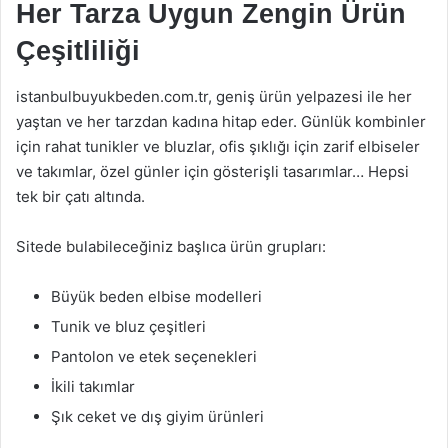
Her Tarza Uygun Zengin Ürün
Çeşitliliği
istanbulbuyukbeden.com.tr, geniş ürün yelpazesi ile her
yaştan ve her tarzdan kadına hitap eder. Günlük kombinler
için rahat tunikler ve bluzlar, ofis şıklığı için zarif elbiseler
ve takımlar, özel günler için gösterişli tasarımlar… Hepsi
tek bir çatı altında.
Sitede bulabileceğiniz başlıca ürün grupları:
Büyük beden elbise modelleri
Tunik ve bluz çeşitleri
Pantolon ve etek seçenekleri
İkili takımlar
Şık ceket ve dış giyim ürünleri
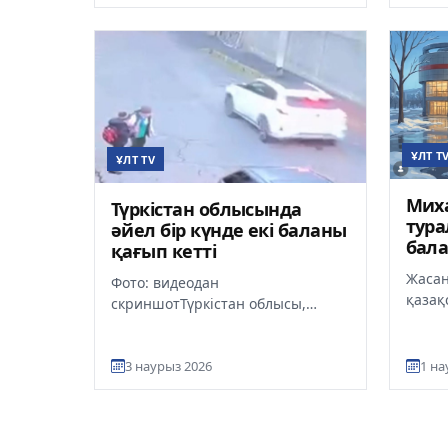
халық
ҰЛТ T
ҰЛТ TV
Мих
Түркістан облысында
тура
әйел бір күнде екі баланы
бал
қағып кетті
Олим
Жасан
Фото: видеодан
дейі
қазақ
скриншотТүркістан облысы,
Шайд
Сайрам ауданына қарасты
баста
Ақсукент ауылында жергілікті
жең...
3 наурыз 2026
1 на
тұрғын бір күннің іші...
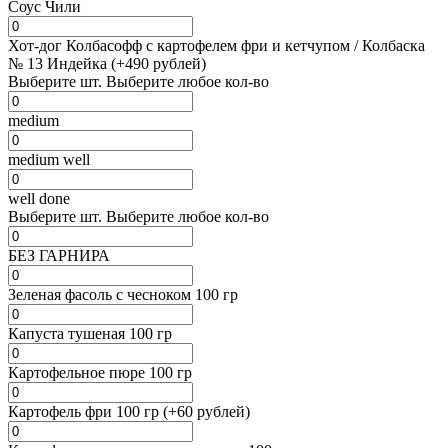
Соус Чили
Хот-дог Колбасофф с картофелем фри и кетчупом / Колбаска
№ 13 Индейка (+490 рублей)
Выберите
шт.
Выберите любое кол-во
medium
medium well
well done
Выберите
шт.
Выберите любое кол-во
БЕЗ ГАРНИРА
Зеленая фасоль с чесноком 100 гр
Капуста тушеная 100 гр
Картофельное пюре 100 гр
Картофель фри 100 гр (+60 рублей)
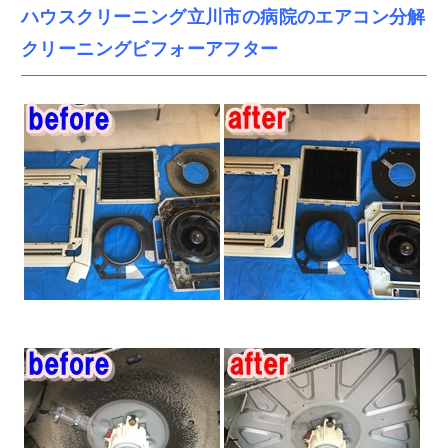
ハウスクリーニング立川市の病院のエアコン分解
クリーニングビフォーアフター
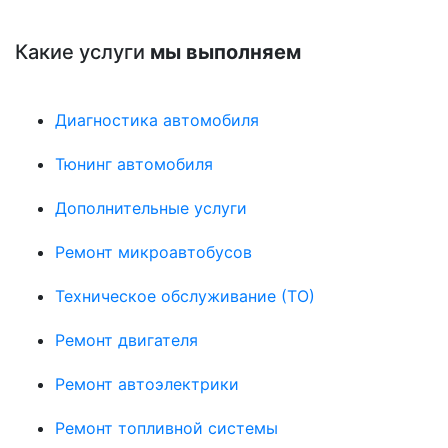
Какие услуги
мы выполняем
Диагностика автомобиля
Тюнинг автомобиля
Дополнительные услуги
Ремонт микроавтобусов
Техническое обслуживание (ТО)
Ремонт двигателя
Ремонт автоэлектрики
Ремонт топливной системы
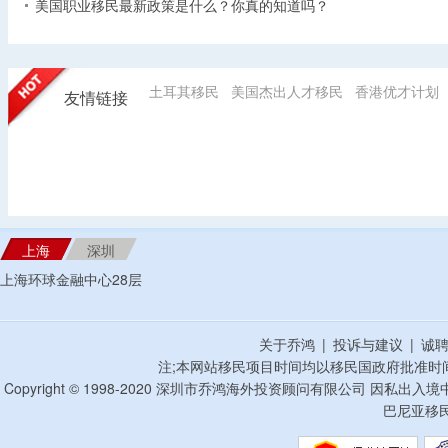
美国职业移民最新政策是什么？你真的知道吗？
土耳其移民
美国杰出人才移民
香港优才计划
友情链接
上海
深圳
上海环球金融中心28层
关于乔鸿
|
投诉与建议
|
诚
注;本网站移民项目时间均以移民国政府批准时
Copyright © 1998-2020 深圳市乔鸿海外投资顾问有限公司 因私出入
巴尼亚移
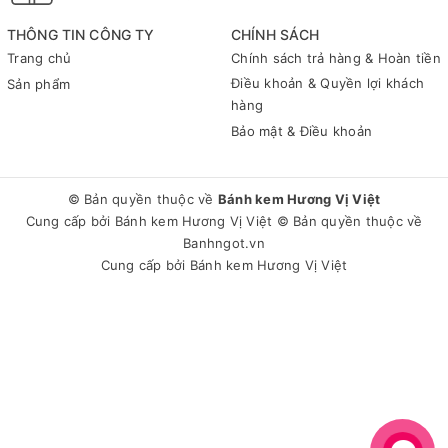
THÔNG TIN CÔNG TY
CHÍNH SÁCH
Trang chủ
Chính sách trả hàng & Hoàn tiền
Điều khoản & Quyền lợi khách
Sản phẩm
hàng
Bảo mật & Điều khoản
© Bản quyền thuộc về
Bánh kem Hương Vị Việt
Cung cấp bởi
Bánh kem Hương Vị Việt
© Bản quyền thuộc về
Banhngot.vn
Cung cấp bởi
Bánh kem Hương Vị Việt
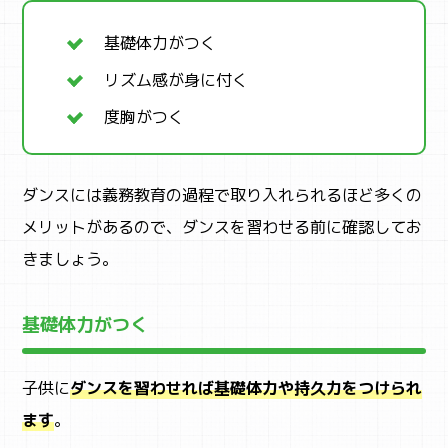
基礎体力がつく
リズム感が身に付く
度胸がつく
ダンスには義務教育の過程で取り入れられるほど多くの
メリットがあるので、ダンスを習わせる前に確認してお
きましょう。
基礎体力がつく
子供に
ダンスを習わせれば基礎体力や持久力をつけられ
ます
。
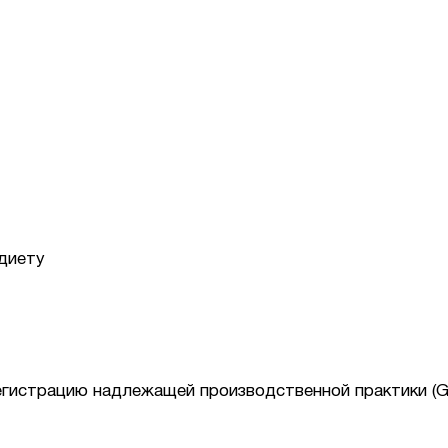
диету
егистрацию надлежащей производственной практики (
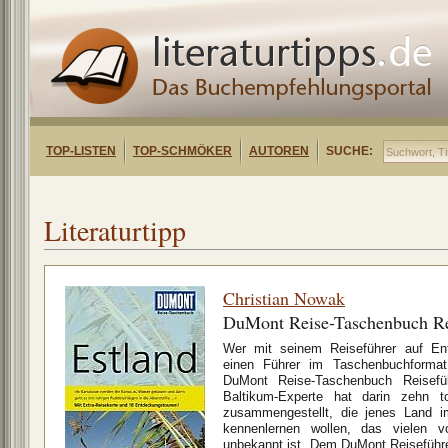
TOP-LISTEN
TOP-SCHMÖKER
AUTOREN
SUCHE:
Literaturtipp
Christian Nowak
DuMont Reise-Taschenbuch Rei
Wer mit seinem Reiseführer auf Ent
einen Führer im Taschenbuchformat
DuMont Reise-Taschenbuch Reisefüh
Baltikum-Experte hat darin zehn to
zusammengestellt, die jenes Land 
kennenlernen wollen, das vielen 
unbekannt ist. Dem DuMont Reiseführe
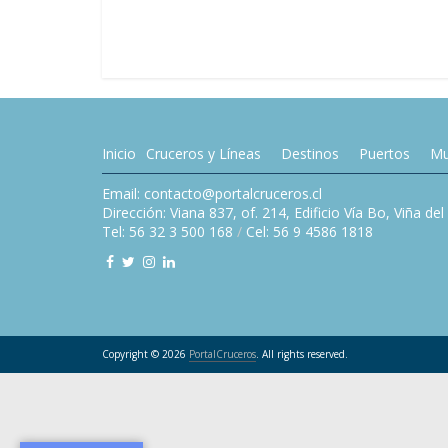
Inicio
Cruceros y Líneas
Destinos
Puertos
Mu
Email: contacto@portalcruceros.cl
Dirección: Viana 837, of. 214, Edificio Vía Bo, Viña de
Tel: 56 32 3 500 168
/
Cel: 56 9 4586 1818
Copyright © 2026
PortalCruceros
. All rights reserved.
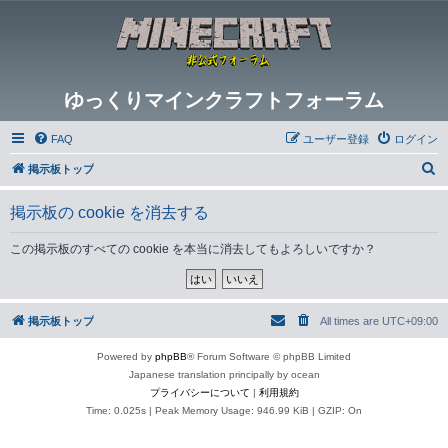
ゆっくりマインクラフトフォーラム
FAQ
ユーザー登録
ログイン
検
掲示板トップ
索
掲示板の cookie を消去する
この掲示板のすべての cookie を本当に消去してもよろしいですか？
掲示板トップ
All times are
UTC+09:00
Powered by
phpBB
® Forum Software © phpBB Limited
Japanese translation principally by ocean
プライバシーについて
|
利用規約
Time: 0.025s
| Peak Memory Usage: 946.99 KiB | GZIP: On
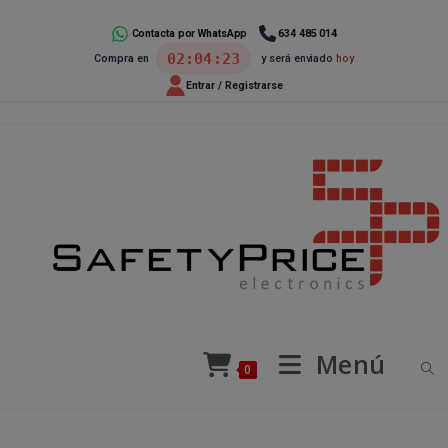
Ir
al
Contacta por WhatsApp
634 485 014
02:04:22
Compra en
y será enviado
hoy
contenido
Entrar / Registrarse
Menú
0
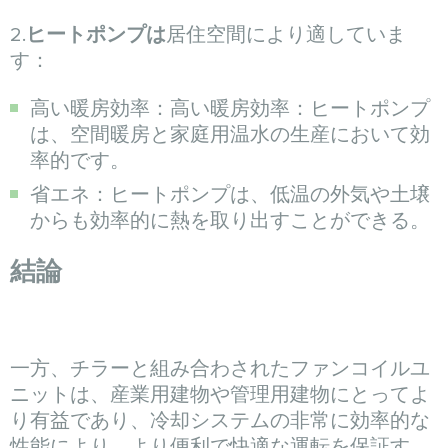
2.
ヒートポンプは
居住空間により適していま
す：
高い暖房効率：高い暖房効率：ヒートポンプ
は、空間暖房と家庭用温水の生産において効
率的です。
省エネ：ヒートポンプは、低温の外気や土壌
からも効率的に熱を取り出すことができる。
結論
一方、チラーと組み合わされたファンコイルユ
ニットは、産業用建物や管理用建物にとってよ
り有益であり、冷却システムの非常に効率的な
性能により、より便利で快適な運転を保証す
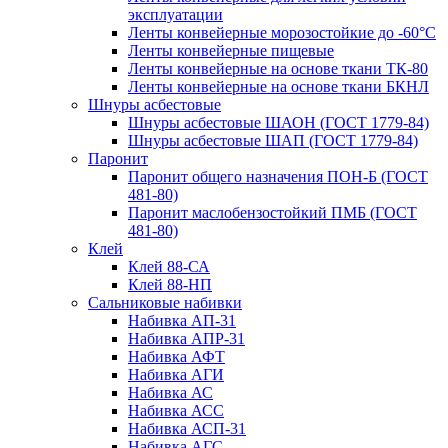
эксплуатации
Ленты конвейерные морозостойкие до -60°С
Ленты конвейерные пищевые
Ленты конвейерные на основе ткани ТК-80
Ленты конвейерные на основе ткани БКНЛ
Шнуры асбестовые
Шнуры асбестовые ШАОН (ГОСТ 1779-84)
Шнуры асбестовые ШАП (ГОСТ 1779-84)
Паронит
Паронит общего назначения ПОН-Б (ГОСТ
481-80)
Паронит маслобензостойкий ПМБ (ГОСТ
481-80)
Клей
Клей 88-СА
Клей 88-НП
Сальниковые набивки
Набивка АП-31
Набивка АПР-31
Набивка АФТ
Набивка АГИ
Набивка АС
Набивка АСС
Набивка АСП-31
Набивка АГС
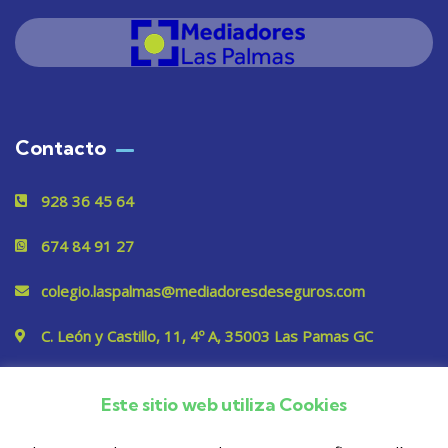
Contacto
928 36 45 64
674 84 91 27
colegio.laspalmas@mediadoresdeseguros.com
C. León y Castillo, 11, 4º A, 35003 Las Pamas GC
Este sitio web utiliza Cookies
Privacidad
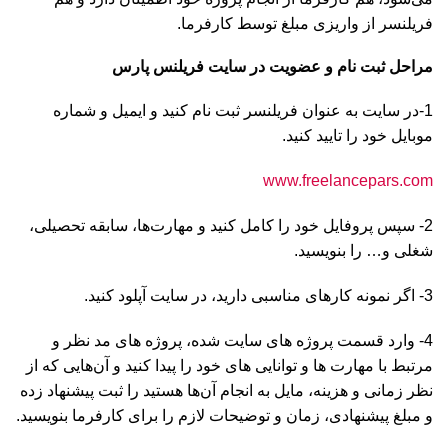
فریلنسر از واریزی مبلغ توسط کارفرما.
مراحل ثبت نام و عضویت در سایت فریلنس پارس
1-در سایت به عنوان فریلنسر ثبت نام کنید و ایمیل و شماره
موبایل خود را تایید کنید.
www.freelancepars.com
2- سپس پروفایل خود را کامل کنید و مهارت‌ها، سابقه تحصیلی،
شغلی و… را بنویسید.
3- اگر نمونه کارهای مناسبی دارید، در سایت آپلود کنید.
4- وارد قسمت پروژه های سایت شده، پروژه های مد نظر و
مرتبط با مهارت ها و توانایی های خود را پیدا کنید و آن‌هایی که از
نظر زمانی و هزینه، مایل به انجام آن‌ها هستید را ثبت پیشنهاد زده
و مبلغ پیشنهادی، زمان و توضیحات لازم را برای کارفرما بنویسید.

┄┄┄┄┄┄┄┄┄┄┄┄┄┄┄┄┄┄┄┄

* **Job**: Find each line in the records that contains the word "khoản", and copy those lines out. Case counts, so only matches with the same capital and small letters qualify.

* **Solution for this exercise**:
Điều khoản & Quyền lợi khách
Bảo mật & Điều khoản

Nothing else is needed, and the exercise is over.